Em nota, a empresa diz que os valores revelados, em alguns casos, não se referem a salários recebidos mensalmente pelos empregados da companhia. Isto porque incluem gratificações, adicionais, indenizações eventuais e outras vantagens pecuniárias, como gastos com férias e adiantamento de 13º.
Supersalários
Na Câmara Legislativa, a Proposta de Emenda à Lei Orgânica (Pelo 67/2017) que limita os supersalários em empresas públicas do Distrito Federal está parado, aguardando votação em segundo turno.
A previsão é que ele retorne à pauta do plenário apenas na próxima semana. A matéria foi aprovada em primeiro turno no dia 4/4 com 22 votos, mas as alterações só serão definidas na votação final. Há previsão de que a proposta seja alterada, uma vez que apenas o texto-base foi aprovado.

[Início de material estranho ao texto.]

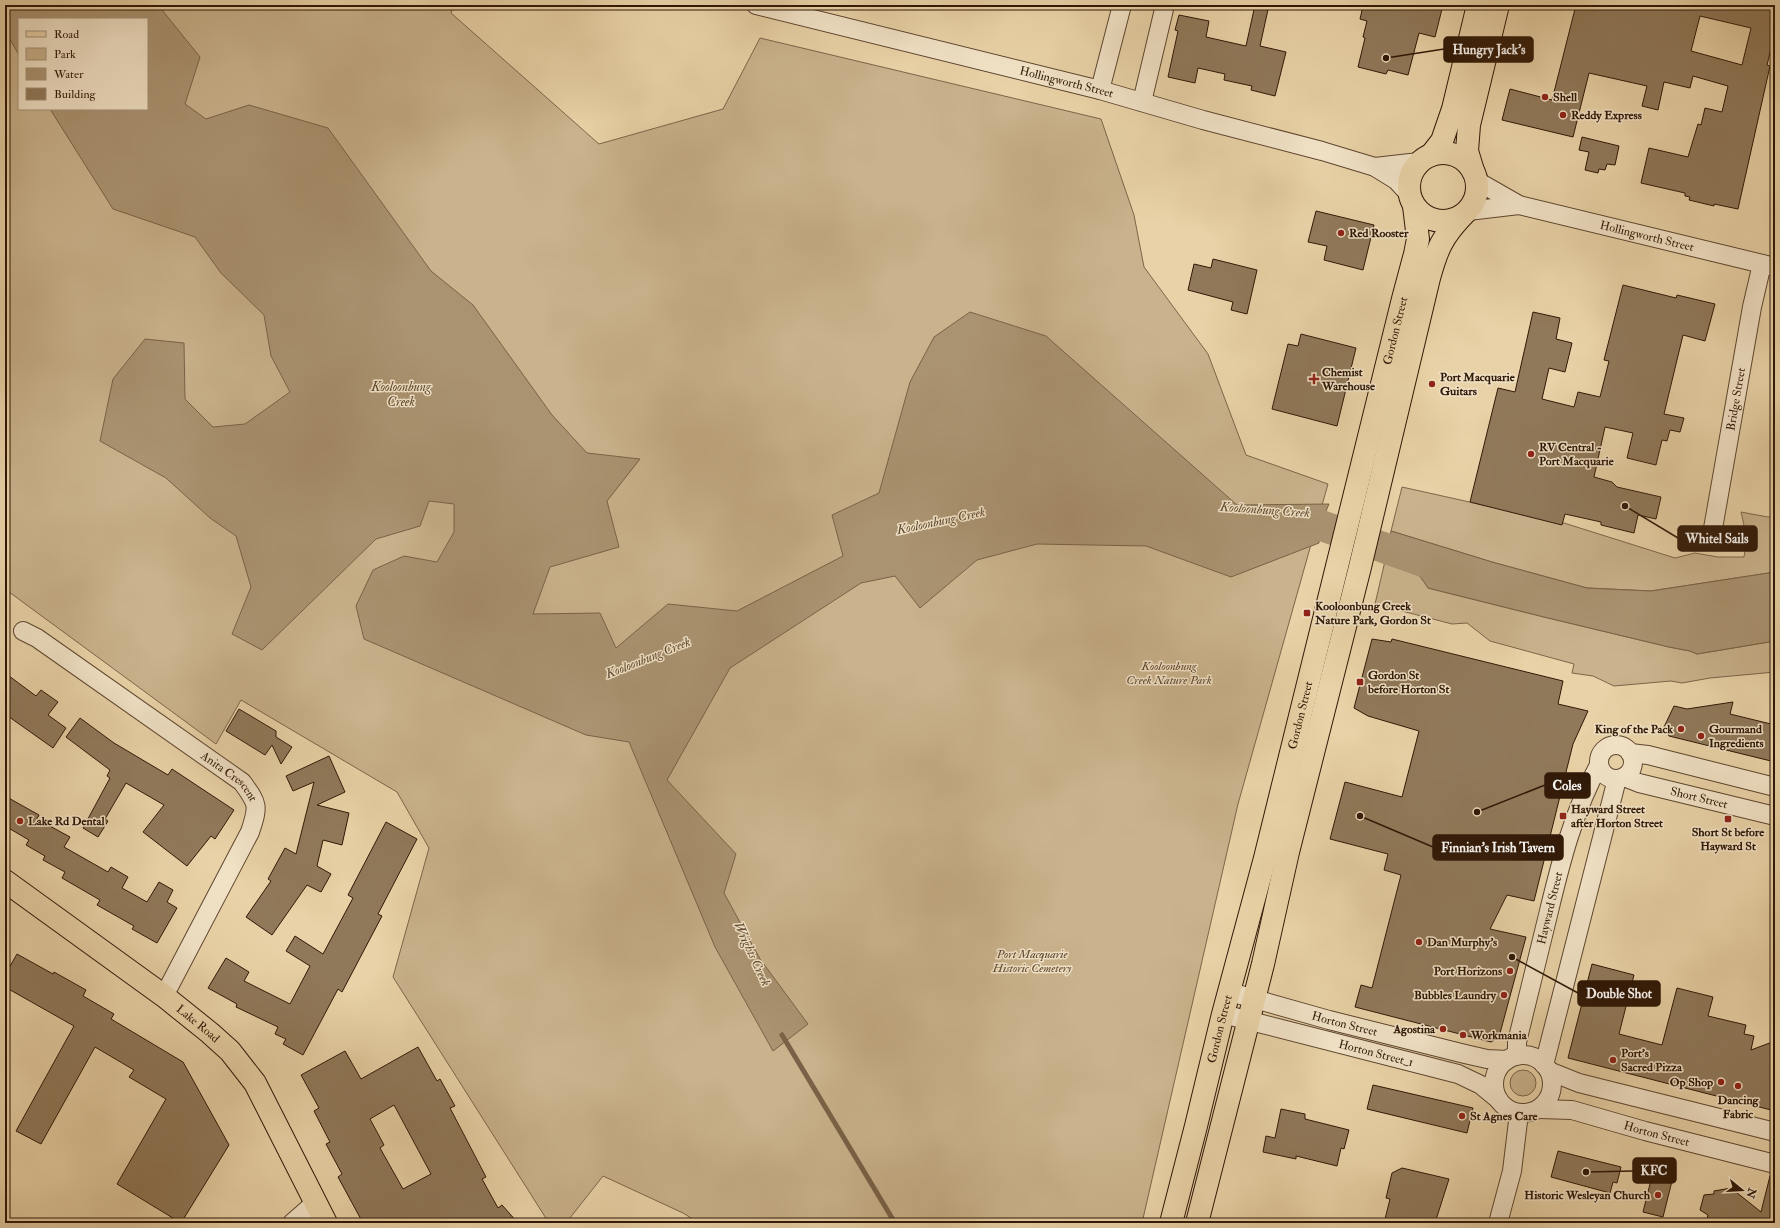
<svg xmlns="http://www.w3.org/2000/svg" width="1780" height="1228" viewBox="0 0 1780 1228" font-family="'IM FELL Double Pica',serif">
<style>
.green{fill:#c9b28c;stroke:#7c654a;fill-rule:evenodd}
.water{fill:#aa9371;stroke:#796247}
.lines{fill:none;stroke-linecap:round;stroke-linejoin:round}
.stream{stroke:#796247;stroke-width:5}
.river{stroke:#aa9371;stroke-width:31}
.building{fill:#90795a;stroke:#2f1807;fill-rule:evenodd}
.minor-casing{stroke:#5e462f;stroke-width:20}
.major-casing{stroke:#2f1807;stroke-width:24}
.minor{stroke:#f1e2c6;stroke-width:18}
.major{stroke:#e9d2a7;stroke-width:22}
.poi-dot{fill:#8f2418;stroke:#f1e2c6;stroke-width:1.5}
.labels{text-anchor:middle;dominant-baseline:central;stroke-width:3;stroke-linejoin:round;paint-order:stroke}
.street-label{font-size:12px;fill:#2f1807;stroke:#f1e2c6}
.poi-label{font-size:12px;font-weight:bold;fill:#2f1807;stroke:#f1e2c6;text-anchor:start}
.park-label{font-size:12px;font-style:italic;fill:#5d462f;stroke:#f1e2c6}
.water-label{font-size:13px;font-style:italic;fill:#604931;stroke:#f1e2c6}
.leader{fill:none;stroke:#2f1807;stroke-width:1.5}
.callout-dot{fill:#2f1807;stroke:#f1e2c6;stroke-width:1.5}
.callout{fill:#2f1807;stroke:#2f1807;stroke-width:1.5}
.callout-label{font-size:13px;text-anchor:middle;font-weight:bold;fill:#fff}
</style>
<rect width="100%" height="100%" fill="#e9d2a7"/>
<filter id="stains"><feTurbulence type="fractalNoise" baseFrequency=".005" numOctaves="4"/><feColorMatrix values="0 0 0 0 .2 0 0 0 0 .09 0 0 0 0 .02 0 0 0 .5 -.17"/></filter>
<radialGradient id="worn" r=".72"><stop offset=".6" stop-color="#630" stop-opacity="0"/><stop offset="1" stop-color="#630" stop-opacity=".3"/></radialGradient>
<path class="green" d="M5,5H454L451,13L599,144L723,109L760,38L1101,119L1134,215L1144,267L1208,354L1246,455L1328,484L1238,804L1142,1223H699L683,1213L603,1176L566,1223H549L393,977L429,848L397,792L241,700L216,744L5,589ZM19,19H147V109H19Z
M1402,487L1564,523L1675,558L1695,553L1718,557H1744C1747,541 1745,528 1741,512L1768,517L1775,516V572L1651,591L1587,588L1492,562L1391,531Z
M1385,561C1406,564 1416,568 1428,588L1544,617L1669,647L1690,651L1697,654L1775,641V672L1710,678L1682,683L1671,681L1614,686L1593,676L1572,673L1574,664L1490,641L1467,623L1452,624L1375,604Z
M1510 1083a13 13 0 1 1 26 0a13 13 0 1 1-26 0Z"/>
<path class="water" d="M5,5H158L200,57L185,104L206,119L249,105L328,128L431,271L473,305L552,415L587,453L640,459L607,501L619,547L550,567L533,614L600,613L616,648L668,604L737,611L843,556L832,515L879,493L910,382L934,337L970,312L1046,336L1237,505L1329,504L1320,525L1319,543L1231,577L1146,546L1037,544L977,560L920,608L895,576L861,583L730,668L667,780L736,854L724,893L760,959L808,1024L773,1051L715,947L629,742L586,735L364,639L356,606L373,570L404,556L437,562L454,532V504L429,501L420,526L376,539L262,650L232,634L251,587L236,536L210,518L166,478L100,441L113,379L145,339L184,343L185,399L213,427L245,424L290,392L271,356L264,315L221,273L195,237L113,209L50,109H147V19H19V55L5,31Z
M1391,531L1492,562L1587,588L1651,591L1775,572V641L1697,654L1690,651L1669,647L1544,617L1428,588C1416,568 1406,564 1385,561Z"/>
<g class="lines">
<path class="stream" d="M782,1035L895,1223"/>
<path class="river" d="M1320,525L1427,563"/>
</g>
<path class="building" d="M1255,5H1269L1260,46L1286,52L1275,96L1251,90L1252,86L1224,80L1225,74L1198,68L1195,83L1168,77L1178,31L1175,30L1179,15L1209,21L1206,37L1246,46Z
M1376,5H1443L1435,37L1419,33L1408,75L1388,70L1386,74L1358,67L1365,38L1363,37L1367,21L1360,19L1363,6L1375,9Z
M1576,5H1775V32L1767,65L1770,66L1738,209L1714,204V206L1689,200L1690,197L1685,196V193L1641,183L1649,148L1688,157L1698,124L1701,125L1705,108L1722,112L1728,86L1693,76L1690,88L1664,82L1658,110L1642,106L1647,86L1589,73L1573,137L1502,120L1510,89L1552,100ZM1700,16L1751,28L1742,65L1691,51Z
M1582,137L1619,146L1615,165L1607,164L1605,170L1599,169L1598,173L1585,170L1589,152L1579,150Z
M1316,211L1374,225L1363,270L1324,260L1327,246L1308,242Z
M1213,259L1257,270L1247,314L1231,310L1233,302L1188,290L1194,264L1211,268Z
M1623,285L1676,298L1677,295L1715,304L1705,341L1683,335L1664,414L1684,418L1680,432L1670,430L1667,441L1662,440L1656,465L1627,458L1633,433L1605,427L1594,477L1612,482L1617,487L1661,497L1656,519L1638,515L1634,533L1601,525V522L1565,514L1562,525L1470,502L1498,388L1515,392L1533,312L1560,318L1556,339L1572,343L1565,372L1549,368L1542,399L1574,407L1578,392L1600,397L1609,361L1604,360Z
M1301,334L1356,348L1337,426L1272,409L1288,344L1298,346Z
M1372,639L1391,642L1392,639L1563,681L1558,704L1588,711L1573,744L1534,901L1507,895L1490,929L1526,937L1499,1037L1491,1042L1355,1007L1361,985L1372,988L1401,875L1384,870L1388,854L1330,839L1345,782L1402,797L1419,731L1368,716L1354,708Z
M5,673L36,696L41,690L58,702L48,715L66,728L53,748L5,714Z
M1733,702L1730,714L1775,725V762L1669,736L1664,727L1674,706L1687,709Z
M239,709L276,731V737L292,747L281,764L272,745L265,755L226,731Z
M80,718L114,743L168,775L172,769L234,810L215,839L211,836L187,866L143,832L164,805L126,783L105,819L108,821L98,837L83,828L110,778L107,776L110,770L66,737Z
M329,756L345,792L317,805L349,813L342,845L323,840L317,866L331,874L321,892L307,885L272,935L246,917L271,881L268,879L285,848L296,854L314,782L293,791L286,776Z
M5,796L39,815L37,819L70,837L64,847L108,872L111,867L128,877L122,888L147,902L159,882L173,890L167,902L177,908L157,943L132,929L134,926L97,905L100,900L62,878L65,872L43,860L45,856L26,845L29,840L5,826Z
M386,822L417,839L378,914L382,916L342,992L338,989L303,1055L283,1044L286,1039L275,1034L278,1027L236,1007L237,1004L208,988L226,958L249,972L244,981L290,1004L310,966L286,951L295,936L323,954L353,898L348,895Z
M17,954L53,974L54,972L86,990L83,996L114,1014L111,1019L183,1062L229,1145L181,1223L117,1184L166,1099L129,1077L134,1070L95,1047L41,1144L16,1131L74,1026L5,987V975Z
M1592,964L1634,975L1619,1034L1662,1045L1677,988L1713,997L1708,1016L1746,1025L1744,1034L1754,1036L1751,1050L1775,1041V1111L1568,1058Z
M418,1047L437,1081L440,1079L455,1106L450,1108L486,1177L482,1179L498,1208L502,1205L518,1223H363L338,1177L342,1174L326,1144L330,1142L314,1111L319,1108L301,1075L345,1051L361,1079ZM394,1105L431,1174L403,1189L380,1148L384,1145L370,1119Z
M1373,1085L1473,1108L1467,1133L1367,1109Z
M1281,1109L1305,1114V1119L1349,1130L1344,1149L1341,1148L1337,1166L1296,1156V1159L1263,1152L1266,1136L1275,1138Z
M1558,1151L1621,1167L1617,1183L1613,1182L1610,1193L1551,1177Z
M1402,1168L1449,1179L1435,1223H1384L1390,1199L1386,1198L1392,1173Z
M1653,1172L1673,1177L1663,1217L1643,1212Z
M1770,1176H1775V1223H1706L1708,1215L1700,1210L1704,1195L1714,1194V1191L1731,1188L1761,1212Z"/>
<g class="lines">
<defs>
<g id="minor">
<path id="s1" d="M756,5L1100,90L1203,120L1322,151L1375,167L1396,180L1409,194"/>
<path d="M1100,90L1122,5"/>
<path d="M1142,102L1165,5"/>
<path d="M1375,167L1419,162"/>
<path id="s2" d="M1477,181L1519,205L1775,267"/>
<path d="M1468,211L1519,205"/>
<path id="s3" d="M1712,534L1752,307L1762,264"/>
<path id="s4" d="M23,631L37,638L242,782C258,804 259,805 250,832L164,996"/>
<circle cx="1616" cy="762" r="17"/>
<path d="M1630,753L1648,755L1775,787"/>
<path id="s5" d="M1624,777L1639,783L1775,816"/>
<path id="s6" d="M1230,992L1329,1020L1465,1054L1487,1059L1507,1060"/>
<path id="s7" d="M1223,1014L1458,1074L1481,1085L1498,1099"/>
<circle cx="1523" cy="1084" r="29"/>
<path id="s8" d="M1517,1056V1042C1528,998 1538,955 1549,911C1561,861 1574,810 1599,765"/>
<path d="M1544,1065L1617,779"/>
<path d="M1549,1071L1579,1083L1775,1132"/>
<path id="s9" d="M1539,1109L1572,1110L1645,1131L1775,1164"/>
<path d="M292,1223L316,1202"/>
<path d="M1498,1223L1512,1171L1519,1113"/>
</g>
<g id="major">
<circle cx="1443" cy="187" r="34"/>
<path d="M1431,155L1442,141L1453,109L1478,5"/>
<path d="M1473,171L1467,151L1469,125L1498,5"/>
<path id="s10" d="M5,881L164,996L210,1033L230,1051L255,1083L326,1223"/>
<path id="s11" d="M1171,1223L1196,1126L1223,1014L1265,858L1403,299L1415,254L1418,239L1414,206"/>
<path d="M1197,1223L1263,964L1288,852L1360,567L1429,278C1437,249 1442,237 1463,215"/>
</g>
</defs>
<use href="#minor" class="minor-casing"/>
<use href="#major" class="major-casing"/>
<use href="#minor" class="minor"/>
<use href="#major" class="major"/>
</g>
<g class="poi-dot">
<circle cx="1545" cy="97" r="4"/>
<circle cx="1563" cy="115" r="4"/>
<circle cx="1341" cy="233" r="4"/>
<path d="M1312 373h4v4h4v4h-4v4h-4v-4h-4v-4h4z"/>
<circle cx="1432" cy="384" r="4"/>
<circle cx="1531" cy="454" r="4"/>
<rect x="1303" y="609" width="8" height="8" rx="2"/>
<rect x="1356" y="678" width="8" height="8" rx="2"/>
<circle cx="1681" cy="729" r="4"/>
<circle cx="1701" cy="736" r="4"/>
<rect x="1559" y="812" width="8" height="8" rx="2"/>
<rect x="1724" y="815" width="8" height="8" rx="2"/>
<circle cx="20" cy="821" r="4"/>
<circle cx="1419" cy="942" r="4"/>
<circle cx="1510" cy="971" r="4"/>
<circle cx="1504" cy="995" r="4"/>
<circle cx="1443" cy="1029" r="4"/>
<circle cx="1463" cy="1035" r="4"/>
<circle cx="1613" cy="1060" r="4"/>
<circle cx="1721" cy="1082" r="4"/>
<circle cx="1738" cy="1086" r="4"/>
<circle cx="1462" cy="1116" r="4"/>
<circle cx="1658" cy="1195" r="4"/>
</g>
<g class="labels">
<g class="street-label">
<text stroke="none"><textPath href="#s1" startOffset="320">Hollingworth Street</textPath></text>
<text stroke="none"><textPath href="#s2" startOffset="180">Hollingworth Street</textPath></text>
<text stroke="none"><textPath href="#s11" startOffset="920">Gordon Street</textPath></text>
<text stroke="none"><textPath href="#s3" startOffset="137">Bridge Street</textPath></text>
<text stroke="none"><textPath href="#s11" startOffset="524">Gordon Street</textPath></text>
<text stroke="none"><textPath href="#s4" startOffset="253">Anita Crescent</textPath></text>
<text stroke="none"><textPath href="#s5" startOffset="78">Short Street</textPath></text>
<text stroke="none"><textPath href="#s8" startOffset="152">Hayward Street</textPath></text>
<text stroke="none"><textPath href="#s10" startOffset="240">Lake Road</textPath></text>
<text stroke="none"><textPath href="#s6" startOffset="119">Horton Street</textPath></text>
<text stroke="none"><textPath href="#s11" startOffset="200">Gordon Street</textPath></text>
<text stroke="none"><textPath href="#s7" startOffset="158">Horton Street_1</textPath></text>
<text stroke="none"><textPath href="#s9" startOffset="121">Horton Street</textPath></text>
</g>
<g class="poi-label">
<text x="1553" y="97">Shell</text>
<text x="1571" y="115">Reddy Express</text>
<text x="1349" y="233">Red Rooster</text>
<text x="1322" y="372">Chemist<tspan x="1322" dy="14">Warehouse</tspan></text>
<text x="1440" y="377">Port Macquarie<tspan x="1440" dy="14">Guitars</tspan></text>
<text x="1539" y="447">RV Central -<tspan x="1539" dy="14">Port Macquarie</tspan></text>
<text x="1315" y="606">Kooloonbung Creek<tspan x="1315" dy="14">Nature Park, Gordon St</tspan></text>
<text x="1368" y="675">Gordon St<tspan x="1368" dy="14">before Horton St</tspan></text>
<text x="1673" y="729" text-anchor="end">King of the Pack</text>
<text x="1709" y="729">Gourmand<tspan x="1709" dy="14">Ingredients</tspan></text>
<text x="1571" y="809">Hayward Street<tspan x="1571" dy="14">after Horton Street</tspan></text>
<text x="28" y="821">Lake Rd Dental</text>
<text x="1728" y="832" text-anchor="middle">Short St before<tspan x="1728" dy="14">Hayward St</tspan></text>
<text x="1427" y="942">Dan Murphy's</text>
<text x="1502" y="971" text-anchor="end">Port Horizons</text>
<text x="1496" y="995" text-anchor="end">Bubbles Laundry</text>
<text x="1435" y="1029" text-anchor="end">Agostina</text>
<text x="1471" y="1035">Workmania</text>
<text x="1621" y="1053">Port's<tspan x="1621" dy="14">Sacred Pizza</tspan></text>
<text x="1713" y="1082" text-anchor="end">Op Shop</text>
<text x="1738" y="1100" text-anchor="middle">Dancing<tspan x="1738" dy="14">Fabric</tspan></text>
<text x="1470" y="1116">St Agnes Care</text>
<text x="1650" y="1195" text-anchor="end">Historic Wesleyan Church</text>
</g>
<g class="park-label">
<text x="1169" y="666">Kooloonbung<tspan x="1169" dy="14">Creek Nature Park</tspan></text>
<text x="1032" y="954">Port Macquarie<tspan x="1032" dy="14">Historic Cemetery</tspan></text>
</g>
<g class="water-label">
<text x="401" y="387">Kooloonbung<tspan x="401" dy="15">Creek</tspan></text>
<text transform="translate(1265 510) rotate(4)">Kooloonbung Creek</text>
<text transform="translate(941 521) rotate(-12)">Kooloonbung Creek</text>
<text transform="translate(648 658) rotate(-22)">Kooloonbung Creek</text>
<text transform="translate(752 954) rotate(65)">Wrights Creek</text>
</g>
</g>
<path class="leader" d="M1386 58L1444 49M1625 506L1678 538M1477 812L1545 785M1360 816L1433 847M1512 957L1578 993M1586 1172L1633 1171"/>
<g class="callout-dot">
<circle cx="1386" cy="58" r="4"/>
<circle cx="1625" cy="506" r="4"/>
<circle cx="1477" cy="812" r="4"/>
<circle cx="1360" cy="816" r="4"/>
<circle cx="1512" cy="957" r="4"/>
<circle cx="1586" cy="1172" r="4"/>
</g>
<g class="callout">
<rect x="1444" y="37" width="89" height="25" rx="4"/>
<rect x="1678" y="526" width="79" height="25" rx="4"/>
<rect x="1545" y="773" width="45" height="25" rx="4"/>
<rect x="1433" y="835" width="130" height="25" rx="4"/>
<rect x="1578" y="981" width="82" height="25" rx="4"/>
<rect x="1633" y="1158" width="43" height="25" rx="4"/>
</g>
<g class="callout-label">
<text x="1489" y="54">Hungry Jack's</text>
<text x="1717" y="543">Whitel Sails</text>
<text x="1567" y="790">Coles</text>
<text x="1498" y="852">Finnian's Irish Tavern</text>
<text x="1619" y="998">Double Shot</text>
<text x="1654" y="1175">KFC</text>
</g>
<rect width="1780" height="1228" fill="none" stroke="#e9d2a7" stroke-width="20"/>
<rect x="6" y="6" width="1768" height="1216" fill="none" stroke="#2f1807" stroke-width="2"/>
<rect x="10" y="10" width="1760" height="1208" fill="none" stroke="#2f1807"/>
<rect x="18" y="18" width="130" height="92" fill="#f1e2c6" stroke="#a3917a"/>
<rect x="26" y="31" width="20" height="6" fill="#e9d2a7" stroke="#a3917a"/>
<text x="54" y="38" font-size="12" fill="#2f1807">Road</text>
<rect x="26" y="48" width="20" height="12" fill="#c9b28c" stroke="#a3917a"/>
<text x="54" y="58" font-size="12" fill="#2f1807">Park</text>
<rect x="26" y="68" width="20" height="12" fill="#aa9371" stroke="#a3917a"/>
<text x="54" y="78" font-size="12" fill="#2f1807">Water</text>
<rect x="26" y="88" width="20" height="12" fill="#90795a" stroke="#a3917a"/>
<text x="54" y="98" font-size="12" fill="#2f1807">Building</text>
<g transform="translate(1742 1190) rotate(108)" stroke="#f1e2c6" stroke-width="3" paint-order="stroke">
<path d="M0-3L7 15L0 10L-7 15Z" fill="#2f1807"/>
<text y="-6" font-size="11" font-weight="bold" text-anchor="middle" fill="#2f1807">N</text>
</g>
<rect width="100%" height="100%" filter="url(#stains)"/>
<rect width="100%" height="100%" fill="url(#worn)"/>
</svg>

Robério Negreiros quer incluir no projeto limites a consórcios públicos e ao recebimento de jetons – gratificações por participações em reuniões mensais – para membros de conselhos ligados ao Governo do Distrito Federal. Assim, os valores acrescidos ao salário de servidores e membros de conselhos, somados, não poderão mais superar o teto constitucional do DF.
O texto alternativo elaborado pelo PT inclui salvaguardas a direitos adquiridos dos servidores do DF. Mantém férias, 13º salário, pagamento de benefícios confirmados por decisões judiciais, vencimentos adquiridos por meio de convenções trabalhistas e verbas indenizatórias.